Right coronary artery anomaly.

Anomalous origin of the right coronary artery (RCA) from the ascending aorta (high take-off) is uncommon. The prevalence of this anomaly is reported as 0.006% to 0.17%. , It is notably discovered incidentally during angiography, MRI, or surgery but rarely at autopsy. , In adolescents and young adults, obstruction to the blood flow due to this RCA anomaly causes ischemia, angina, syncope, or sudden death. Potential symptoms of the right coronary artery anomaly are typically more pronounced with physical/athletic activity. During exertion, the aortic root suddenly dilates by increasing systolic blood pressure, and this dilation may press the intramural artery decreasing RCA blood flow. Other possible causes of reduced arterial perfusion include ostial obstruction due to slit-like orifice and compression of RCA between the aorta and the right outflow tract. , Not only is the distance of the anomalous RCA origin from aortic annulus considered responsible for myocardial ischemia and sudden death, but also the intramural course of the artery along with a slit-like orifice. , The congenital atresia of the right coronary artery ostium is exceedingly rare. Absence of myocardial scarring along the RCA territories is considered as significant finding for congenital, non-acquired, atresia of the right coronary artery ostium.

The image above refers to a 16-year-old male, who weighed 55 kg, with no previous medical history, who suddenly collapsed during sports activity. None of his family members had any history of cardiac problems or sudden death. At autopsy, there was no injury on the body. Findings of interest were confined to the heart, which weighed 260 g (mean reference range 276 g for 50 kg). On dissection, congenital atresia of the right coronary ostium was noted. The orifice of the right coronary artery (RCA) was of a slit-like appearance. It was abnormally located on the lateral surface of the aortic wall, on the lesser curvature side of the ascending aorta, approximately 2 cm above the sinotubular junction (Figure 1). The RCA presented a normal lumen and, after its origin, followed an intramural course for a short distance toward the right atrioventricular groove and was discontinued by the postmortem incision. However, most areas of the heart were supplied by branches of the RCA demonstrating the right dominance. In addition, a small defect in the upper interventricular septum, measuring about 3mm in diameter, and a patent foramen ovale were also observed. The left coronary artery normally arose from its ostium, located in the left coronary cusp’s sinus. No myocardial scarring was observed.

Figure 1

A, B, and inset - The right coronary artery originated aberrantly from the aortic wall (black arrowhead). The intramural course of the right coronary artery (black arrows in the inset). Congenital atresia of the right coronary artery ostium (red arrow). Defect in the membranous part of the interventricular septum (asterisk). LCO: Left coronary ostium. LCA: Left coronary artery.
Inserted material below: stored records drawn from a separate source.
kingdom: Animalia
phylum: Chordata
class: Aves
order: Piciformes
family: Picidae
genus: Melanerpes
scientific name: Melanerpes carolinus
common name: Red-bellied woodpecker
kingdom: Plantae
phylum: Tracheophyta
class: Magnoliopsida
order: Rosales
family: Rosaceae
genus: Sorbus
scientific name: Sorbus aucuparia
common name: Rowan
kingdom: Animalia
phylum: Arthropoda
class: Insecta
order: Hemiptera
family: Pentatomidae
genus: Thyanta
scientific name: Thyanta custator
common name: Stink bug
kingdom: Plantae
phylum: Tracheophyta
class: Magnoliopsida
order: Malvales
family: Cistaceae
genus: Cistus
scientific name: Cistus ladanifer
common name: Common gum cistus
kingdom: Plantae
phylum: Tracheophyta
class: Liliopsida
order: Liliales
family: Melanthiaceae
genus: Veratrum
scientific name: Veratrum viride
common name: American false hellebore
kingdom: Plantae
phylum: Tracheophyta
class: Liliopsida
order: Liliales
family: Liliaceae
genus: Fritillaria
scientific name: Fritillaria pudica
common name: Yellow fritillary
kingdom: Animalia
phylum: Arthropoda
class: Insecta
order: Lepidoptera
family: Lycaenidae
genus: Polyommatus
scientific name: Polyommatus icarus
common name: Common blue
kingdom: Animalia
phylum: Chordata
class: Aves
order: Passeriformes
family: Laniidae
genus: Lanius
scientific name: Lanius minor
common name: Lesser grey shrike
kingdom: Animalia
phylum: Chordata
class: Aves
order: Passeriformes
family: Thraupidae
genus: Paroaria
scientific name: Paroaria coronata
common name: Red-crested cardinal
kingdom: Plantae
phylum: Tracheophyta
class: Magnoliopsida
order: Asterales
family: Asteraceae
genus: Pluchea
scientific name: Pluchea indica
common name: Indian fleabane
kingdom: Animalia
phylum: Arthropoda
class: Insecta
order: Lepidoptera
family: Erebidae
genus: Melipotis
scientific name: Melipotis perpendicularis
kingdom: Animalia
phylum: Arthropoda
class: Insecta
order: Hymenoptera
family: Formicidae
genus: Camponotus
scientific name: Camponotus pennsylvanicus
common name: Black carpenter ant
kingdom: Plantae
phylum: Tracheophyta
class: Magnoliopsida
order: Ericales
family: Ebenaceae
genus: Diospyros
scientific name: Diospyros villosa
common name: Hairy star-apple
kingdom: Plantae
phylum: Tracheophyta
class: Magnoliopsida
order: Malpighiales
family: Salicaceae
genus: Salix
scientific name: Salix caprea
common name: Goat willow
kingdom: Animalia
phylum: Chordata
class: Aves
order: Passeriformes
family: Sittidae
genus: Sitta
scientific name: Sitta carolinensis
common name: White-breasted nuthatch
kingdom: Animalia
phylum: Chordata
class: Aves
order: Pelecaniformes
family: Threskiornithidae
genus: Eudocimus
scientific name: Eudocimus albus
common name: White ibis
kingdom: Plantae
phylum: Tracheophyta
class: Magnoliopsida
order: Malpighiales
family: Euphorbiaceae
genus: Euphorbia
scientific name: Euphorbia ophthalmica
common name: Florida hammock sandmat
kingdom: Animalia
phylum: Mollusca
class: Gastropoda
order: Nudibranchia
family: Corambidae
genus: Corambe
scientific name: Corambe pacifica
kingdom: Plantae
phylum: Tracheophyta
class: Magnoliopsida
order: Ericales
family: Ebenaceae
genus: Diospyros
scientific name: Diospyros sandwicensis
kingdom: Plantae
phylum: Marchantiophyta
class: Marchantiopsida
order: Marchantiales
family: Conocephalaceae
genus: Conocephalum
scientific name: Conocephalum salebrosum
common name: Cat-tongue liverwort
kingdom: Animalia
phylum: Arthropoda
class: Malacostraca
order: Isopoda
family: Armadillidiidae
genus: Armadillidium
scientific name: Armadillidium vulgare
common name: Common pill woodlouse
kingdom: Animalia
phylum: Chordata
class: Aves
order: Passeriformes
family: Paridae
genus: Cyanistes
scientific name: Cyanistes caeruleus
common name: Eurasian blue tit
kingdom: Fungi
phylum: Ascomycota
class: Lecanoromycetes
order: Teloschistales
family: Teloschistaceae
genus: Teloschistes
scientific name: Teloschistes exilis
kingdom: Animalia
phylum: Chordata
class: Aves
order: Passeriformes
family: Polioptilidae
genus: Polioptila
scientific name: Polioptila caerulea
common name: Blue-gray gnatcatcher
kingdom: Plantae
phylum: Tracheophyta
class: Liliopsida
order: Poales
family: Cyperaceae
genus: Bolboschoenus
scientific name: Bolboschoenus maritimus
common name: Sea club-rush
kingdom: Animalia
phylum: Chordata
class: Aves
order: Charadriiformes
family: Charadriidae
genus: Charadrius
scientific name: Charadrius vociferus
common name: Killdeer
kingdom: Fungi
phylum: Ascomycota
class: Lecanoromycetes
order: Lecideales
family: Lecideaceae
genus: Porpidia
We reported a rare case of sudden death due to an infrequent RCA anomaly. In this case, we hypothesize that the dilation of the aorta during exercise combined with the slit-like origin of the RCA led to arterial obstruction and sudden death, through acute myocardial ischemia and malignant ventricular arrhythmia in the RCA territory. Interestingly, the co-existence of the patent foramen ovale and the interventricular septum defect makes the case even rare. The defect in the upper interventricular septum could be either a small muscular ventricular septal defect or a small ventricular septal defect in the lower portion of the membranous septum, which could represent a residual defect associated with spontaneous closure of a previously larger ventricular septal defect. Nonetheless, it is uncertain whether these concurring minor anomalies have played a role in the mechanism of sudden death in this case. To the authors’ knowledge, this is the first case of anomalous origin of the right coronary artery from the aortic wall with atresia of the right coronary ostium accompanied by patent foramen ovale and ventricular septal defect.

Examination of coronary artery anomalies is substantial for anatomical classification of the coronary artery variants. Also, the necessity of recognition of a rare coronary anomaly through diagnostic modalities in order to prevent devastating events in the young is emphasized.